As with nuclear weapons, with climate change ordinarily sane people have to act insanely on the issues of greatest importance. For years, fossil fuel companies deliberately deceived the public on climate risk, and it became obligatory for conservative Republicans to claim that global warming was a hoax. Climate science became part of the culture wars. Even on the other side of the culture wars, more liberal politicians have to make their climate policies saleable. U.S. President Joe Biden says that good climate policy guarantees good American jobs for the industrial working class – building electric vehicles, for example. So far, so good. But is it enough? What about a climate tax charging polluters the true social cost of carbon pollution? What about a tax on meat? These are political non-starters, but in a true climate emergency, they might be necessary. We pretend not to know what we cannot help knowing: that we are recklessly endangering our survival.

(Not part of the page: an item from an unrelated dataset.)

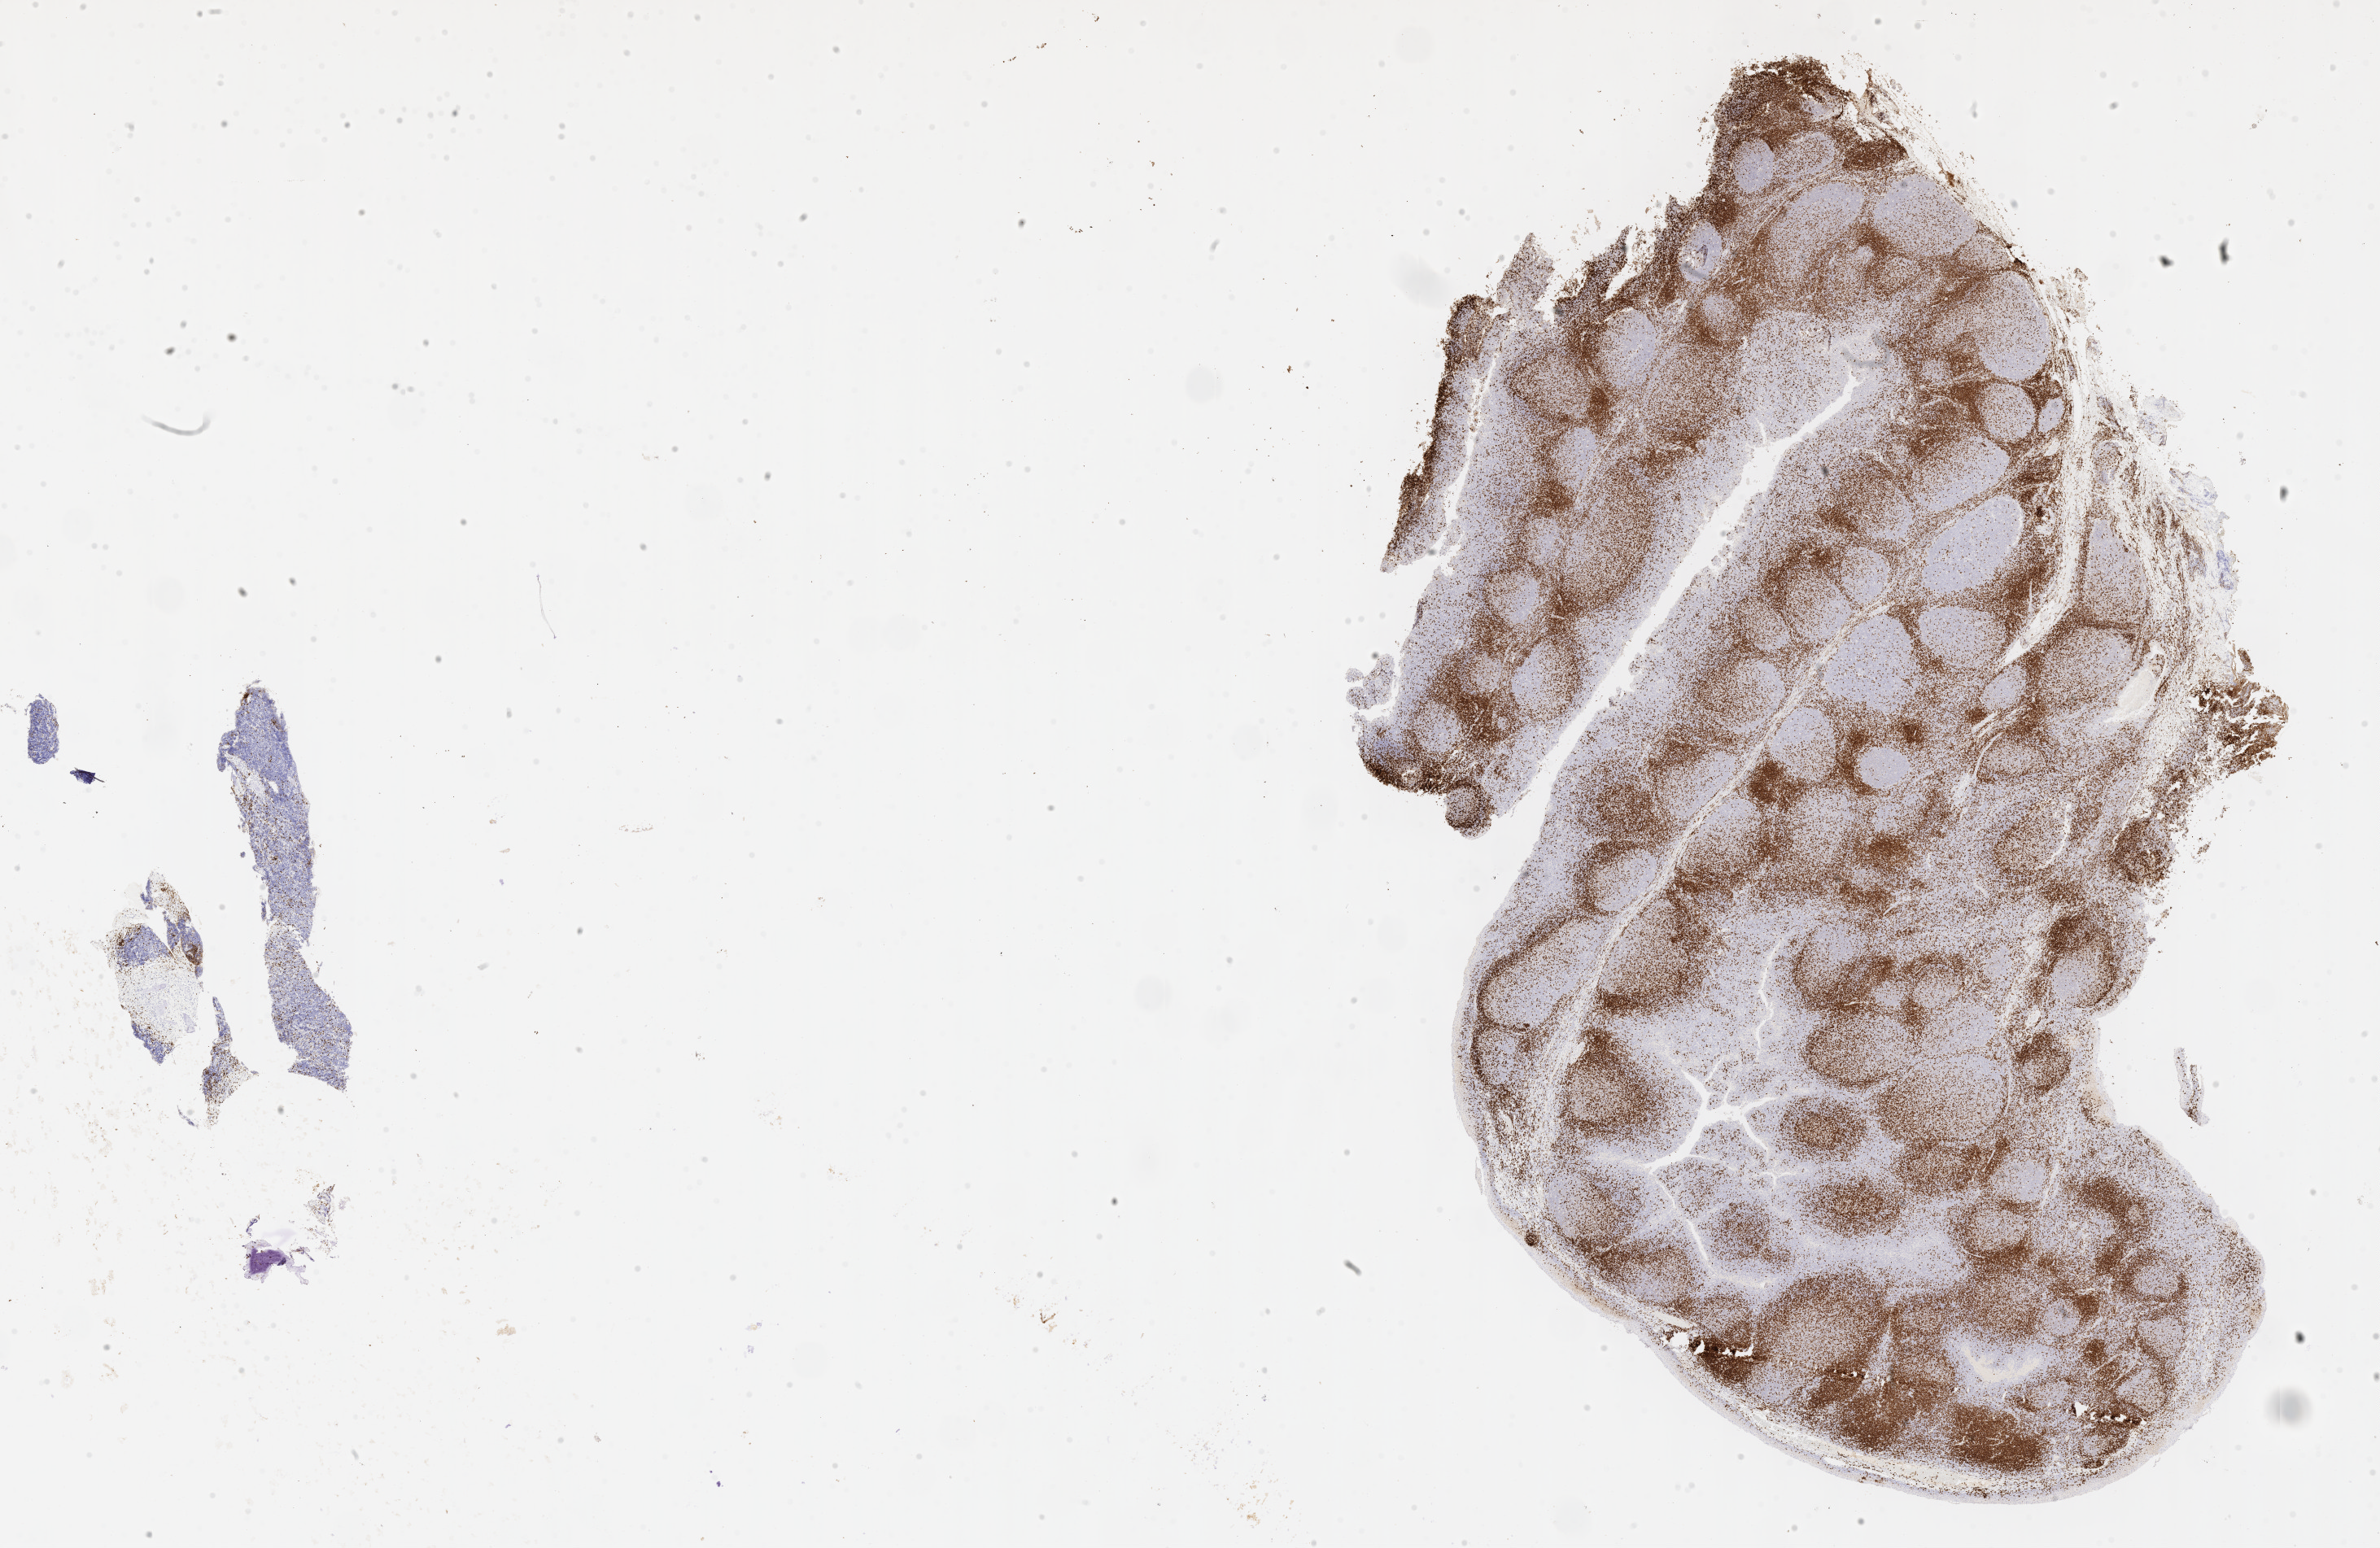
IHC for CD3, whole-slide image, shown as a low-resolution overview of the whole scanned area (about 23.6 x 15.4 mm), tumor tissue, anatomic site: mandible. Patient: male, age at initial diagnosis 6 years.
Histologic diagnosis: Burkitt lymphoma, NOS.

Those who call for abolishing nuclear weapons or drastically cutting fossil fuels are often dismissed as “utopians.” Without nuclear weapons, “realists” will argue, we would be vulnerable to cheaters: some nation would secretly keep one nuclear weapon and tyrannize the world. Even apart from that, without a U.S. nuclear threat, what would stop Russia invading Ukraine or Lithuania or China seizing Taiwan? The question is whether those are issues for which we are willing to end life on Earth. If we rely on a nuclear bluff, then one day, we will have to make good on our threat, with all its consequences – unless meanwhile we have found a new basis for national and global security.
Likewise, the climate emergency cuts to the heart of our addiction to fossil fuels. To change that on the scale required is not just a matter of a solar roof. It goes to everything we do, from our diet to our transportation to the chasm of injustice separarting affluent Americans (or Europeans or Asians) from the world’s poor, who have never enjoyed the affuence that high energy lifestyles made possible. Economic growth has been our preferred substitute for sharing. T o change, in short, requires change on a scale that we cannot fully foreseee or calculate in advance. It involves risks for all of us, as the only alternative to the existential risks of business as usual. The paradox is that to have any hope of reducing existential risk, we must learn to be comfortable with uncertainty.